● Assignment: Gather every line in the records below that contains the word "disampaikan", treating uppercase and lowercase as different.

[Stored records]
_ _ _

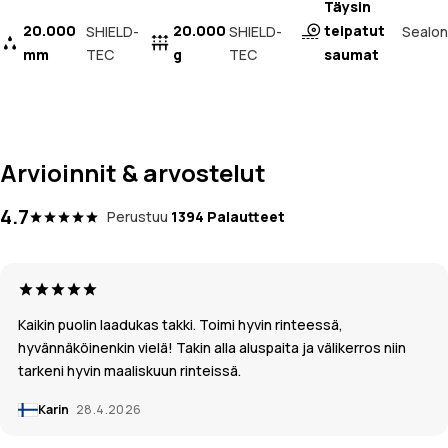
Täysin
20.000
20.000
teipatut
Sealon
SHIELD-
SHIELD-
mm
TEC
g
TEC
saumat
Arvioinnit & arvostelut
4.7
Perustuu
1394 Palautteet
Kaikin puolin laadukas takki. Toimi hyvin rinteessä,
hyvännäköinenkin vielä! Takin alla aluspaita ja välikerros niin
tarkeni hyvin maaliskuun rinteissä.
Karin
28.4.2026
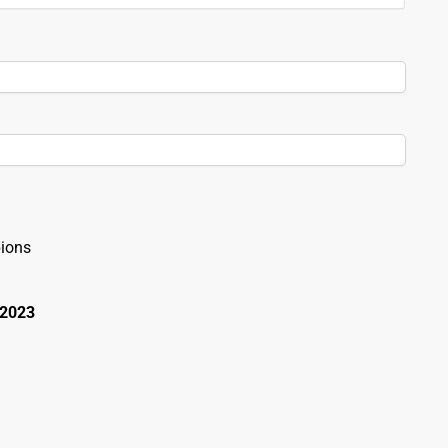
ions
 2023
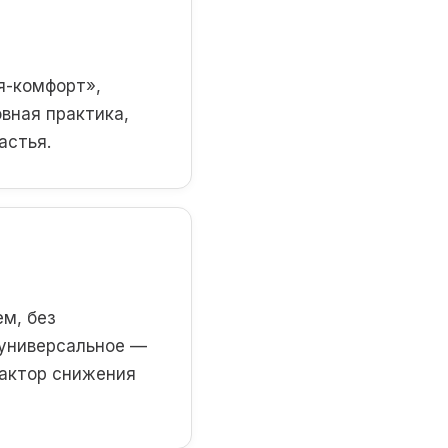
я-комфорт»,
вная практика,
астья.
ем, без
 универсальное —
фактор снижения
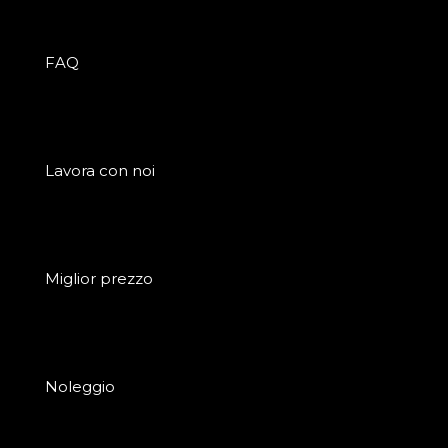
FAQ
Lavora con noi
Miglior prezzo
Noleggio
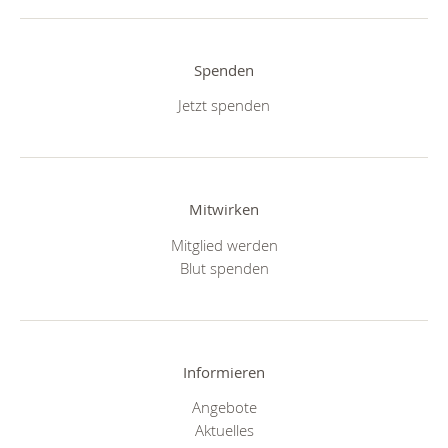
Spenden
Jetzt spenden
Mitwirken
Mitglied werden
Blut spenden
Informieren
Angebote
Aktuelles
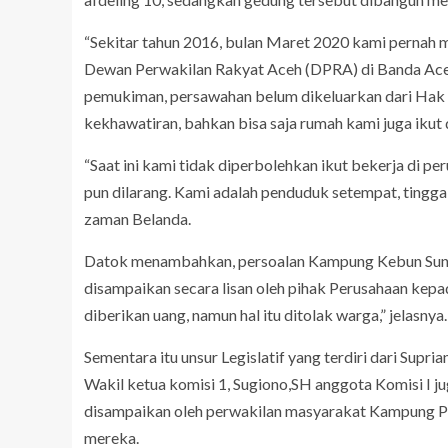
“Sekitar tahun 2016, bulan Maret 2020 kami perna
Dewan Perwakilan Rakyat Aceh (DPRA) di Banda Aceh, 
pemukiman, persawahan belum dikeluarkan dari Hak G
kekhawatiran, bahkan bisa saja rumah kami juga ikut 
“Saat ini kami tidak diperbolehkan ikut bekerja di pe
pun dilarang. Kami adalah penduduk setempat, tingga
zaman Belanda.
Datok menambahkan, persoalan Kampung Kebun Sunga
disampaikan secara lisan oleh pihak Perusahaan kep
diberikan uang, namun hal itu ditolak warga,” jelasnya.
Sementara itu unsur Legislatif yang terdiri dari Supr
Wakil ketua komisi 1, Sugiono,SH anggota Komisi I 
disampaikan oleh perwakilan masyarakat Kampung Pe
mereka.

_ _ _

● Response to the exercise:
disampaikan secara lisan oleh pihak Perusahaan kep
disampaikan oleh perwakilan masyarakat Kampung Pe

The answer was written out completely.